There are times in our day-to-day lives when it would be harmful for us to let our true
selves dominate. For instance, we don’t bare our deepest feelings and thoughts while at
work. That kind of vulnerability would not only demonstrate a lack of boundaries but
would also open us up to potential attack from others who might not treat our feelings with
acceptance.

Instead, we use our healthy false self: one that functions perfectly and allows us to live our
lives, but protects the true self, keeping it safe until a time when we are around people we
know we can trust.

Put simply, a major component of the healthy false self is an awareness of personal
boundaries.

A healthy false self is one that works with and stays committed to the true self. It is a form
of useful self-protection, in that it shields us at times when vulnerability would not be
appropriate, or might even be harmful.

The Unhealthy False Self

The unhealthy false self comes from the same origins as the healthy false self. However, for
our long-term well-being, the effects of the unhealthy false self are quite different to those
of its counterpart.

This false-self is the one behind much dysfunctional behaviour, including narcissism and
addiction.

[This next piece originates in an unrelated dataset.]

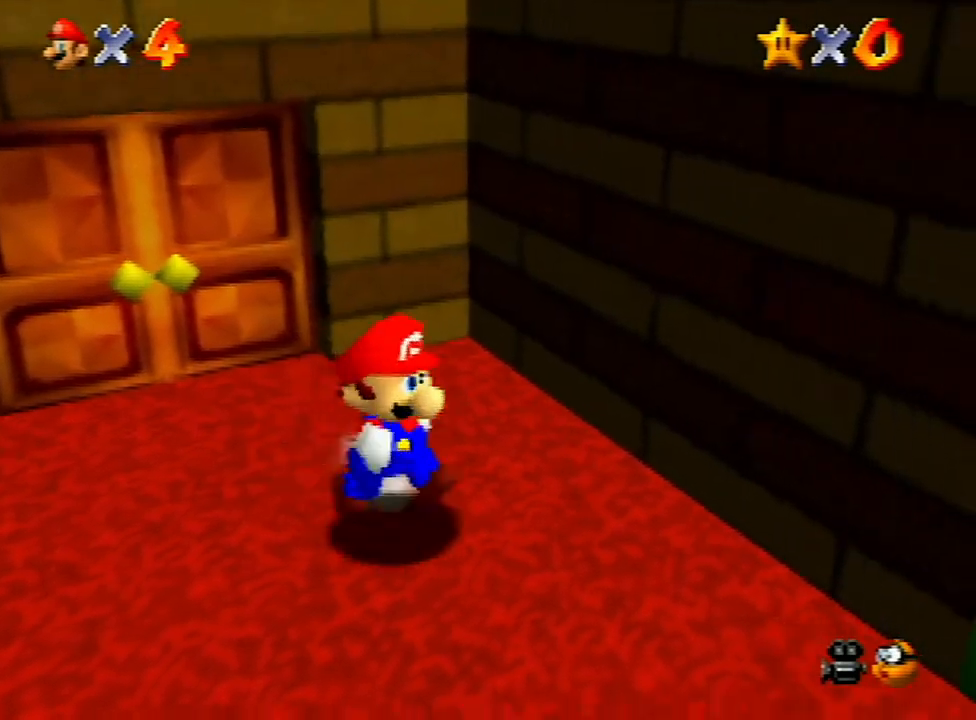
{"buttons": [], "left_stick": "right", "events": [[100, "Z", "down"], [133, "A", "down"], [200, "A", "up"], [300, "Z", "up"], [333, "left_stick", "right"]]}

D. W. Winnicott defines the unhealthy false self as one that fits into society
through forced compliance rather than a desire to adapt.

Real-life examples of the false self are based around certain beliefs that we take on in order
to fit into our worlds better.

If I am pretty, I will be more likeable.


If I have a lot of money, I am successful.

If I work hard/achieve more, I will have more value.

One more glass of wine, and I’ll start feeling better.

In our society, there is a huge emphasis on altruism and being selfless. We are taught to put
others before ourselves that it is good to ‘be there’ for other people and that self-sacrifice is
a virtue.

All these beliefs are false self beliefs.

Our real feelings and desires matter.

They are what they are, and they are part of who we are. The ‘shoulds’, ‘ought tos’ and ‘have
tos’ are learned ideas, not part of our true selves. When we think about how many activities
we may carry out in our daily lives through a sense of obligation, it might be useful to trace
these ‘shoulds’ back to their origin.

The only obligation we have to anyone is to ourselves.